■ Problem details ■
Could you copy everything from the start of the rows below down to the line containing "4 h 16 min 57 s", both ends included, leaving out the pictures?

▼

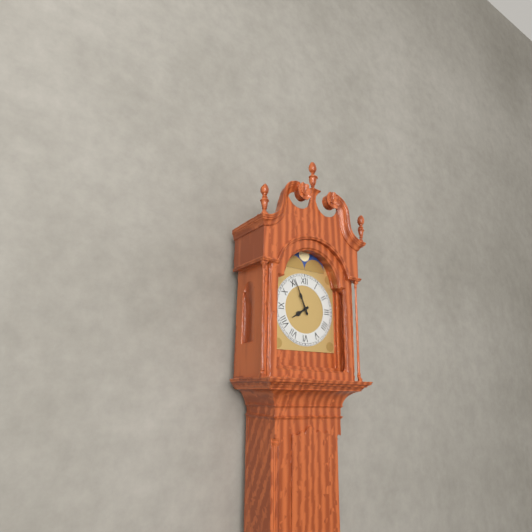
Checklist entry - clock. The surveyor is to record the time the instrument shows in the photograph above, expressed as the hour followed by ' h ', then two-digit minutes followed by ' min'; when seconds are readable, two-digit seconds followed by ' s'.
7 h 56 min
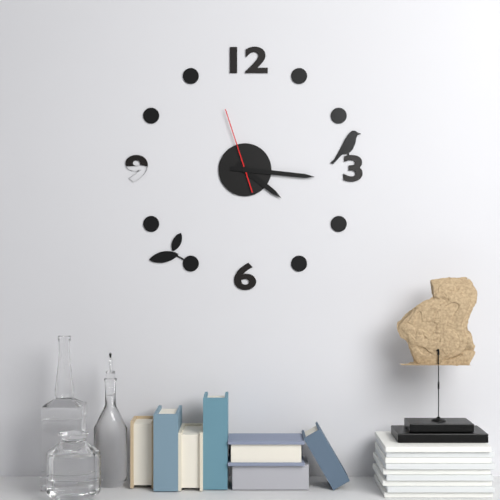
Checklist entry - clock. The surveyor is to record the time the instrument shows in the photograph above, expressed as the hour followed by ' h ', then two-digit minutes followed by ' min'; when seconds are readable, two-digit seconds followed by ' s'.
4 h 16 min 57 s
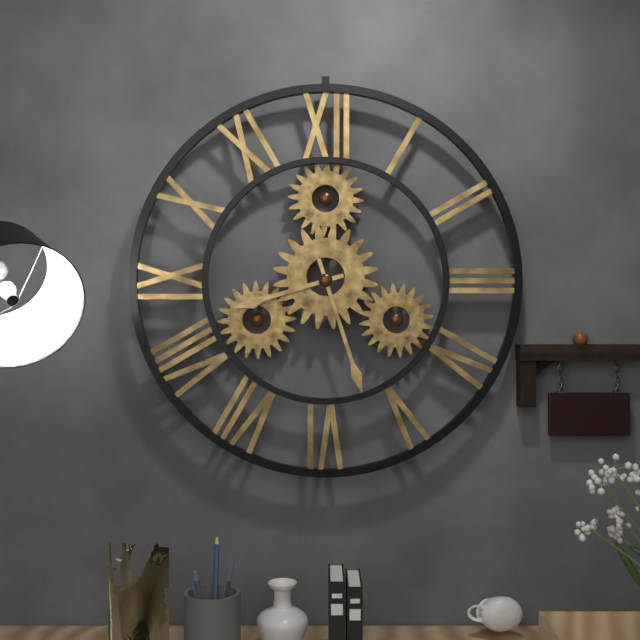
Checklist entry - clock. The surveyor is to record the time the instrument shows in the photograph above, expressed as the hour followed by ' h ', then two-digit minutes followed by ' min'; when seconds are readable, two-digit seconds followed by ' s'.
8 h 27 min
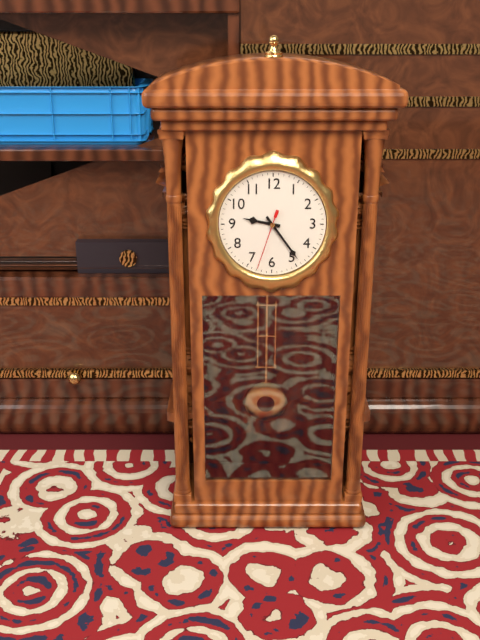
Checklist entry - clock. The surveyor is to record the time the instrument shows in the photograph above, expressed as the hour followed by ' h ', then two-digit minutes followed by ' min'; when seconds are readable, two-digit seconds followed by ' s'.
9 h 24 min 33 s
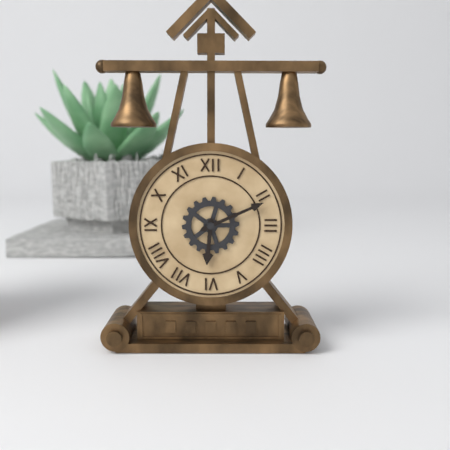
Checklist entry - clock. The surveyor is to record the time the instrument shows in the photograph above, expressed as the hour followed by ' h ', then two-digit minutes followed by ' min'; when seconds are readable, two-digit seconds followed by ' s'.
6 h 11 min
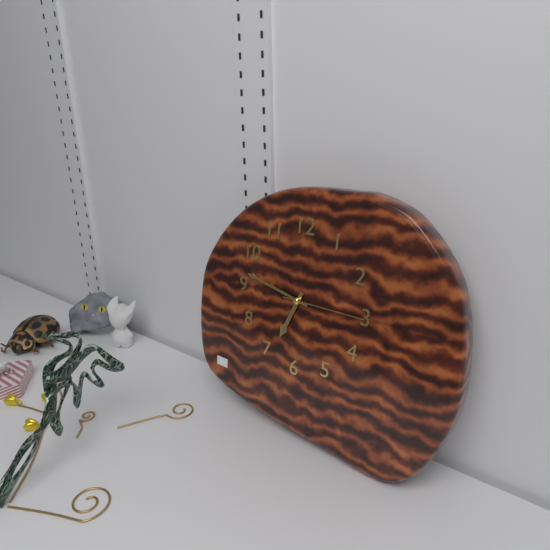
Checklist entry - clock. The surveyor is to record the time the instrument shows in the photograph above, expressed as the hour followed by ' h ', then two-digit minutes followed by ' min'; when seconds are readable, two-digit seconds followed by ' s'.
6 h 47 min 15 s
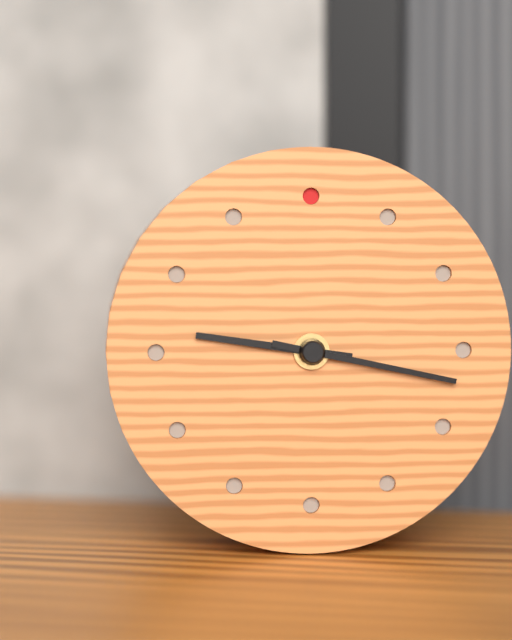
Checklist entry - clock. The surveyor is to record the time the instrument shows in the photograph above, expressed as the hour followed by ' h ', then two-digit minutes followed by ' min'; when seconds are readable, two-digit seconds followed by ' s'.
9 h 17 min
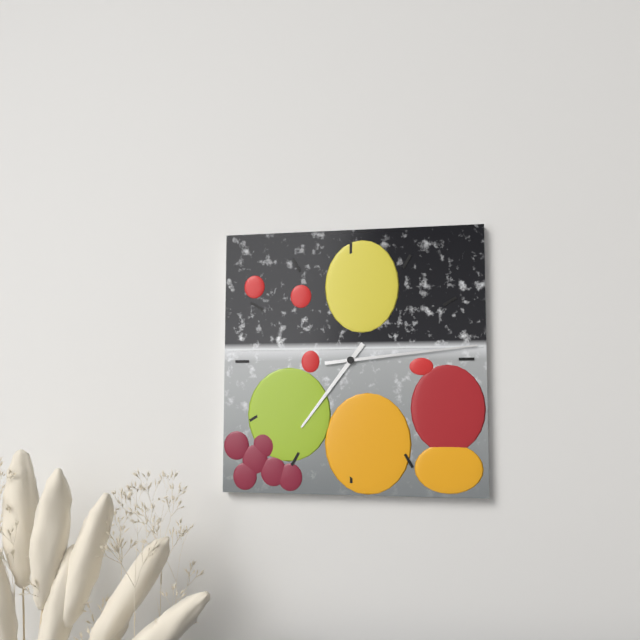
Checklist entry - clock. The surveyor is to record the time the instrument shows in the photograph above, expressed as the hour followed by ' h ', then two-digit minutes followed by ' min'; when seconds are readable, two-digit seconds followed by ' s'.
7 h 14 min
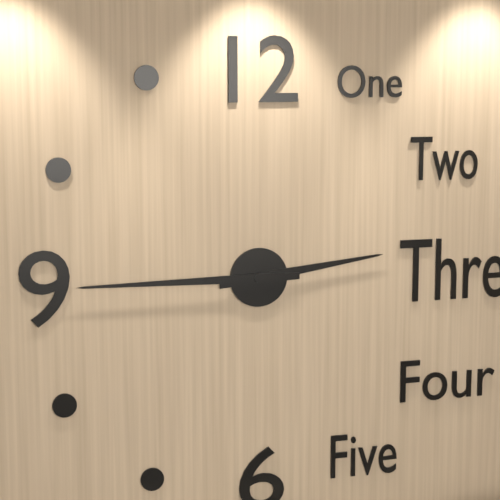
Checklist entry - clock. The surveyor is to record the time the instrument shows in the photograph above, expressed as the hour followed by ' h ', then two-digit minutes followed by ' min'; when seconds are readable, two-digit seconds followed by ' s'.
2 h 45 min
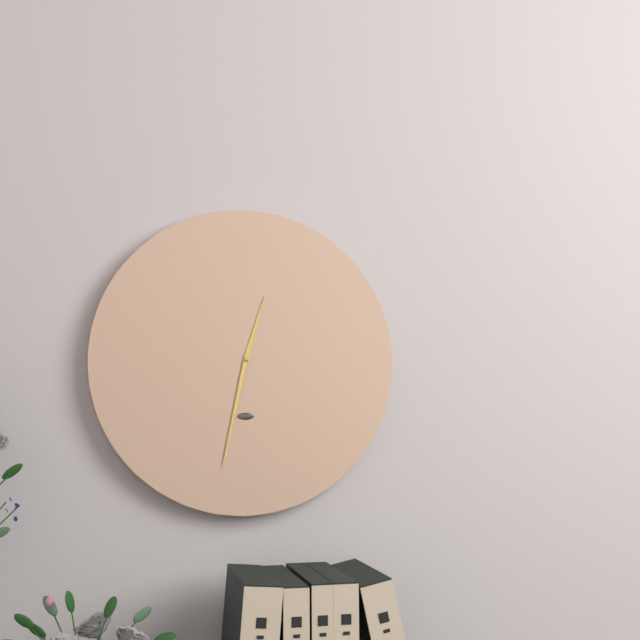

▲

■ Worked answer ■
Checklist entry - clock. The surveyor is to record the time the instrument shows in the photograph above, expressed as the hour followed by ' h ', then two-digit minutes followed by ' min'; when seconds are readable, two-digit seconds followed by ' s'.
7 h 56 min
Checklist entry - clock. The surveyor is to record the time the instrument shows in the photograph above, expressed as the hour followed by ' h ', then two-digit minutes followed by ' min'; when seconds are readable, two-digit seconds followed by ' s'.
4 h 16 min 57 s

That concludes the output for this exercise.